> _EXERCISE INSTRUCTIONS_
Transcribe the records below exactly, from their first line through the line containing "photomicrograph shows staining". Omit every line after it.

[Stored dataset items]
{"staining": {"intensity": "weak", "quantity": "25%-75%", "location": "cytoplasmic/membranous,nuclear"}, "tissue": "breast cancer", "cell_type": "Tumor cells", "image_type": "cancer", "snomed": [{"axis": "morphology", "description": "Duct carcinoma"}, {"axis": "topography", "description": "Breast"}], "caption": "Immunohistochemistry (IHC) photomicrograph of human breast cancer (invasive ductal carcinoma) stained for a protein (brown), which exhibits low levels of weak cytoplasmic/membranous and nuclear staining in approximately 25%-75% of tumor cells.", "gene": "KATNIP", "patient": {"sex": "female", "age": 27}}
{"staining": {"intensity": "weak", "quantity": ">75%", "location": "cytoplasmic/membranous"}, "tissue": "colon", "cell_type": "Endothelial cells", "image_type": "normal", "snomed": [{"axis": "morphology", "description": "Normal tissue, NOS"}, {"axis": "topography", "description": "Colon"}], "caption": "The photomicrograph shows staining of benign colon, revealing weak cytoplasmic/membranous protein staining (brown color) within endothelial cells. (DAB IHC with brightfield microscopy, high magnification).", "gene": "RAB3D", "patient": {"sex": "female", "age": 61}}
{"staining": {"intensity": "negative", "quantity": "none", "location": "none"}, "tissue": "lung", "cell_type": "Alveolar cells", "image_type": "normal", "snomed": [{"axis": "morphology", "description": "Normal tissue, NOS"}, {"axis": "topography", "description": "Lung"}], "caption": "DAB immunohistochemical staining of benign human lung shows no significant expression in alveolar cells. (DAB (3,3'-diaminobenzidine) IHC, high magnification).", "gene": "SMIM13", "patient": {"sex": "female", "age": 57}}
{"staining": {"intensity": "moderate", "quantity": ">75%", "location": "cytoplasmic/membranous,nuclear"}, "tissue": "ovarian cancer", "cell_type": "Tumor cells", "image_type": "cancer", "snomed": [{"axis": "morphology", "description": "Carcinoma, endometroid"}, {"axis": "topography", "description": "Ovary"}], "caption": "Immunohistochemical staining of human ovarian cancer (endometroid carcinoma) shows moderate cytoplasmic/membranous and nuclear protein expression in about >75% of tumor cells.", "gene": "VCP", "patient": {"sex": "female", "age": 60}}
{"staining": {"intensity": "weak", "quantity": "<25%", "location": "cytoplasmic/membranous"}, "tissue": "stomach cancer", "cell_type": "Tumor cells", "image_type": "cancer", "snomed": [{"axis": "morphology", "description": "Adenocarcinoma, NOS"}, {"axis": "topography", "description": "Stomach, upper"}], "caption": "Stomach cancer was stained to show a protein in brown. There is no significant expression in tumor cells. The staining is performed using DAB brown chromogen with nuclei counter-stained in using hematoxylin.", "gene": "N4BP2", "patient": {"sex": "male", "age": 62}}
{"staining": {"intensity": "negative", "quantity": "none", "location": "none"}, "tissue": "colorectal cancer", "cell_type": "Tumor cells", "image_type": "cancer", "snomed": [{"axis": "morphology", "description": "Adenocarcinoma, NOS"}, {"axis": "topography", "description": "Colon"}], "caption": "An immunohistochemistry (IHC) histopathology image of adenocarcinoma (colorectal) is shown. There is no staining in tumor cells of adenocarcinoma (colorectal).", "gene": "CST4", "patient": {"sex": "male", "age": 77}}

> _YOUR RESPONSE_
{"staining": {"intensity": "weak", "quantity": "25%-75%", "location": "cytoplasmic/membranous,nuclear"}, "tissue": "breast cancer", "cell_type": "Tumor cells", "image_type": "cancer", "snomed": [{"axis": "morphology", "description": "Duct carcinoma"}, {"axis": "topography", "description": "Breast"}], "caption": "Immunohistochemistry (IHC) photomicrograph of human breast cancer (invasive ductal carcinoma) stained for a protein (brown), which exhibits low levels of weak cytoplasmic/membranous and nuclear staining in approximately 25%-75% of tumor cells.", "gene": "KATNIP", "patient": {"sex": "female", "age": 27}}
{"staining": {"intensity": "weak", "quantity": ">75%", "location": "cytoplasmic/membranous"}, "tissue": "colon", "cell_type": "Endothelial cells", "image_type": "normal", "snomed": [{"axis": "morphology", "description": "Normal tissue, NOS"}, {"axis": "topography", "description": "Colon"}], "caption": "The photomicrograph shows staining of benign colon, revealing weak cytoplasmic/membranous protein staining (brown color) within endothelial cells. (DAB IHC with brightfield microscopy, high magnification).", "gene": "RAB3D", "patient": {"sex": "female", "age": 61}}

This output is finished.